The paper tackled the problem of LLMs struggling to generate faithful samples from probability distributions, which limits their use in stochastic tasks, by introducing Verbalized Rejection Sampling (VRS) to reduce sampling bias in Bernoulli distributions, showing substantial improvements across models.
Large language models (LLMs) can often accurately describe probability distributions using natural language, yet they still struggle to generate faithful samples from them. This mismatch limits their use in tasks requiring reliable stochasticity, such as Monte Carlo methods, agent-based simulations, and randomized decision-making. We investigate this gap between knowledge and sampling in the context of Bernoulli distributions.
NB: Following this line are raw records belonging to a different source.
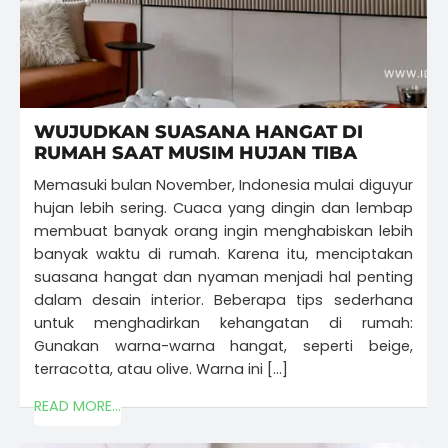
WUJUDKAN SUASANA HANGAT DI
RUMAH SAAT MUSIM HUJAN TIBA
Memasuki bulan November, Indonesia mulai diguyur
hujan lebih sering. Cuaca yang dingin dan lembap
membuat banyak orang ingin menghabiskan lebih
banyak waktu di rumah. Karena itu, menciptakan
suasana hangat dan nyaman menjadi hal penting
dalam desain interior. Beberapa tips sederhana
untuk menghadirkan kehangatan di rumah:
Gunakan warna-warna hangat, seperti beige,
terracotta, atau olive. Warna ini […]
READ MORE...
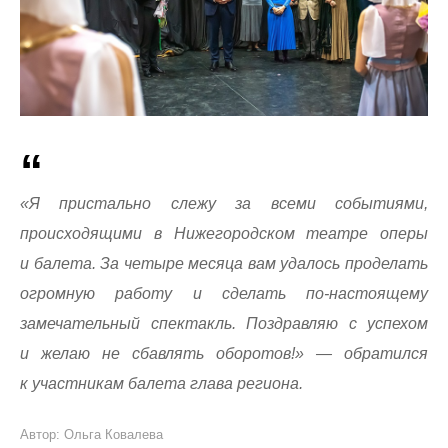
«Я пристально слежу за всеми событиями,
происходящими в Нижегородском театре оперы
и балета. За четыре месяца вам удалось проделать
огромную работу и сделать по-настоящему
замечательный спектакль. Поздравляю с успехом
и желаю не сбавлять оборотов!» — обратился
к участникам балета глава региона.
Автор: Ольга Ковалева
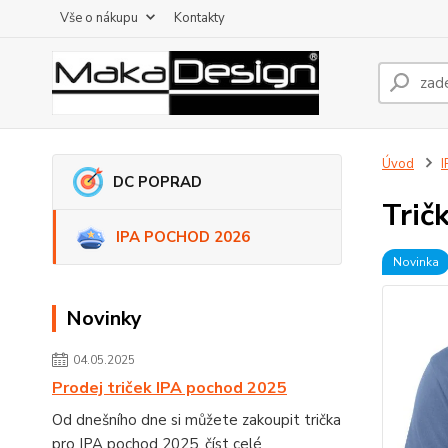
Vše o nákupu
Kontakty
Úvod
DC POPRAD
Trič
IPA POCHOD 2026
Novinka
Novinky
04.05.2025
Prodej triček IPA pochod 2025
Od dnešního dne si můžete zakoupit trička
pro IPA pochod 2025.
číst celé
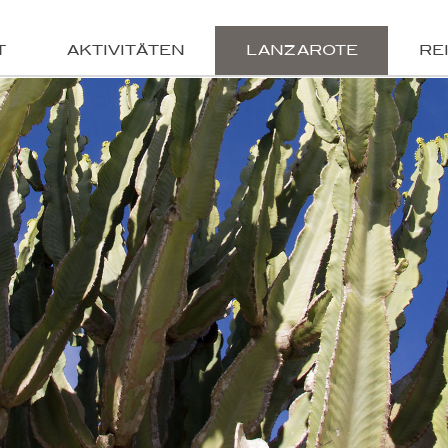
T
AKTIVITÄTEN
LANZAROTE
RE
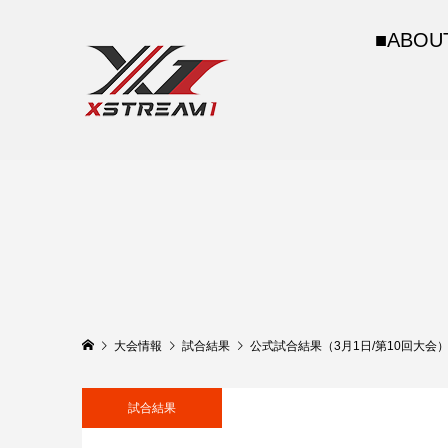
■ABOU
大会情報
試合結果
公式試合結果（3月1日/第10回大会
試合結果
We introduce Verbalized Rejection Sampling (VRS), a natural-language adaptation of classical rejection sampling that prompts the LLM to reason about and accept or reject proposed samples. Despite relying on the same Bernoulli mechanism internally, VRS substantially reduces sampling bias across models. We provide theoretical analysis showing that, under mild assumptions, VRS improves over direct sampling, with gains attributable to both the algorithm and prompt design. More broadly, our results show how classical probabilistic tools can be verbalized and embedded into LLM workflows to improve reliability, without requiring access to model internals or heavy prompt engineering.